Amazon Transcribe provides speech-to-text transcription at scale, and like similar APIs from Microsoft, Google and IBM, the service allows developers to convert lengthy audio and video files into formatted text.
Developers can easily bake automated speech recognition from Amazon Transcribe into their workflows and output these files into other native or third-party services that run on the AWS platform. Transcribe supports common audio and video file formats, including WAV, MP3, FLAC and MP4, and it automatically adds time stamps for each word, along with inferred punctuation.
The service can also transcribe lesser quality audio files, including those from a telephone. The early version of Amazon Transcribe supports speech-to-text translation for English and Spanish, with more languages planned for the future.
The Transcribe API includes three calls: StartTranscriptionJob, ListTranscriptionJobs and GetTranscriptionJob. StartTranscriptionJob starts the process of audio or video file conversion into text. ListTranscriptionJobs returns a list of pending, completed and failed jobs. GetTranscriptionJob returns a link to a JSON file with time-coded text output.
Amazon Transcribe costs $0.0004 per second, billed in one-second increments. Developers can test the free tier, which includes up to 60 minutes per month.
New voice use cases, possibilities
Amazon Transcribe is still in its infancy, so it's not likely to replace the accuracy of human transcriptionists in the immediate future. But the deep learning-based AI service will enable new enterprise application use cases around call center analytics, call logging, sentiment analysis, automated captioning, targeted advertising and improved audio and video searches.
Amazon plans to add features that enable developers to expand and customize the speech recognition vocabulary. These capabilities could improve ease of use with specialized vocabulary, such as notes taken by medical professionals or equipment repair instructions by technicians in the field.
The service will also add the ability to recognize different speakers in a call or recording. This feature would help developers distinguish between multiple voices on audio files, such as call agents and customers, or actors in a movie.

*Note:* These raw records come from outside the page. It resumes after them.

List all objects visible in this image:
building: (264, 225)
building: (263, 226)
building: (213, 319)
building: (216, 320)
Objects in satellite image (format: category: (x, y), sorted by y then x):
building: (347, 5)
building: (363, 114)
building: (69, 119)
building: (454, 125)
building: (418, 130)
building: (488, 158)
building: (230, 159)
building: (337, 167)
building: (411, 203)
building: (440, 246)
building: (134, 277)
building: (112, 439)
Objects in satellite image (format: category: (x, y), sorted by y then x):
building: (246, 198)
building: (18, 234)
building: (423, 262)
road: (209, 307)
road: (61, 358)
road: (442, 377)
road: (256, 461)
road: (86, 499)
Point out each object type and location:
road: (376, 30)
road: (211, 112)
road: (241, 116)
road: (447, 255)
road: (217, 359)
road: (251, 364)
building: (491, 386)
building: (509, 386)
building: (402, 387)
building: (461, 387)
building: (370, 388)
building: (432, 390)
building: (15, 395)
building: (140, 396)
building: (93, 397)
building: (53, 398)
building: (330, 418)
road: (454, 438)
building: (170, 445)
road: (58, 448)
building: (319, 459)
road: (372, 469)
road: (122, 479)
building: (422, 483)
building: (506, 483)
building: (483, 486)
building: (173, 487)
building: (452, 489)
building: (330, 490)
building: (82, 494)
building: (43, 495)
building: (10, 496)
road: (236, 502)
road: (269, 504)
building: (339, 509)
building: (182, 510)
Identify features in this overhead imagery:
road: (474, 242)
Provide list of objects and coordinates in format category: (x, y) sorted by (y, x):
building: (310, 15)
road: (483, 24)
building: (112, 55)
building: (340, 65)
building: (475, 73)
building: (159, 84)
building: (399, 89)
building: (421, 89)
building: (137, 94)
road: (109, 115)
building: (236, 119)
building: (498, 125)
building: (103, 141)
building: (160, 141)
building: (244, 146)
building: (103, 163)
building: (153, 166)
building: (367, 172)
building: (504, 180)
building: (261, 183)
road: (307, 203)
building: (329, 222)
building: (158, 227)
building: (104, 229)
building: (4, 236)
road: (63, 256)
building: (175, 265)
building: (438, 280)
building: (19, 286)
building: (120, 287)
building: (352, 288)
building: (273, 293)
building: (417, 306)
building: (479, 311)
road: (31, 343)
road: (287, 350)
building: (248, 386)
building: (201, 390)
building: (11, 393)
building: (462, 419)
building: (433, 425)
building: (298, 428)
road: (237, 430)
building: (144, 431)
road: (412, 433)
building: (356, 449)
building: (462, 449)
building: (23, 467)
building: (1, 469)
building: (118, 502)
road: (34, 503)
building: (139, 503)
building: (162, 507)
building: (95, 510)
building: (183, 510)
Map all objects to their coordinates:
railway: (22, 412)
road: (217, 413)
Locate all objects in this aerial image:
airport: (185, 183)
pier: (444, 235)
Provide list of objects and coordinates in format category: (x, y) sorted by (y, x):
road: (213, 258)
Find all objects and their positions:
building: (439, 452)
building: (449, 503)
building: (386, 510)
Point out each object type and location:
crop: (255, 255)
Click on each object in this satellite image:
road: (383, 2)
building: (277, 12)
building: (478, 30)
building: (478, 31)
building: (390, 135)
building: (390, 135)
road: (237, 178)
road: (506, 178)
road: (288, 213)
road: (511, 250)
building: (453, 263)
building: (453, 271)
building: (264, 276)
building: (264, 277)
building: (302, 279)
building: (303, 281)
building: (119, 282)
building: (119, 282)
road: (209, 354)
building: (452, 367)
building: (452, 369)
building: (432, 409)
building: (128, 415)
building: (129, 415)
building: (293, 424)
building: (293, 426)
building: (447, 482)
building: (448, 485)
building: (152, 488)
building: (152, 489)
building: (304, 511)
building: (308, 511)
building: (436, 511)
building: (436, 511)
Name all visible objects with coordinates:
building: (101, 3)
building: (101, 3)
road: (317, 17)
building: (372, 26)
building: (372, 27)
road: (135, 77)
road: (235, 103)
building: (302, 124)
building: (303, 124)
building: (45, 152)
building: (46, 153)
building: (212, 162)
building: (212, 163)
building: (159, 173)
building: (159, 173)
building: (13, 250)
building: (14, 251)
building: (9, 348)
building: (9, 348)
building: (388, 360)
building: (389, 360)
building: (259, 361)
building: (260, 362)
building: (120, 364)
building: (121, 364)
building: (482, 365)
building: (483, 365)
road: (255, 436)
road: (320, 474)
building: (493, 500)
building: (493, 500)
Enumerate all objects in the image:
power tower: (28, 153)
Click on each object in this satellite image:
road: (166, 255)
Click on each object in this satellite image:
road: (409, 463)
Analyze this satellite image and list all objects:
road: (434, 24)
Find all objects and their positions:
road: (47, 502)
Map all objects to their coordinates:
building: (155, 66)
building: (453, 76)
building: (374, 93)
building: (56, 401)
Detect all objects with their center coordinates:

Amazon Transcribe could make it easier to track compliance in regulated industries, such as finance, which must record customer interactions or automatically record, transcribe and index meeting notes. Other services, like Amazon Comprehend, could integrate with Transcribe to automatically extract meaning and intent from conversations.
Transcribe's time stamps could also integrate with subtitle files associated with movies and TV shows to provide captions for the hearing impaired or with translation applications to generate foreign language subtitles. When coupled with the Amazon Polly text-to-speech engine, Transcribe could even help automatically generate audio in the target language.
In the long run, the core technology might also improve the Alexa conversational interface to enable long-form dictation of emails and office notes.
Proceed with caution
Amazon Transcribe seems like a good fit for workflow automation around predictive analytics and trend analysis. But most speech-to-text transcription engines only tend to get excellent results with high-quality microphones in quiet environments. Additionally, enterprises could face liability issues in use cases that apply to a person's health or safety, such as medical records or prescriptions; these applications will likely require humans to verify accuracy.
The Transcribe API will make it easier to integrate into these verification workflows. But it's important to note that Amazon currently offers Transcribe as an asynchronous API only, which means there are no guarantees of how long it will take to return results.
Good transcription also depends in part on providing feedback to the user, who might be mumbling. A real-time API that can provide immediate feedback and ease algorithm customization will return better results in safety-critical scenarios.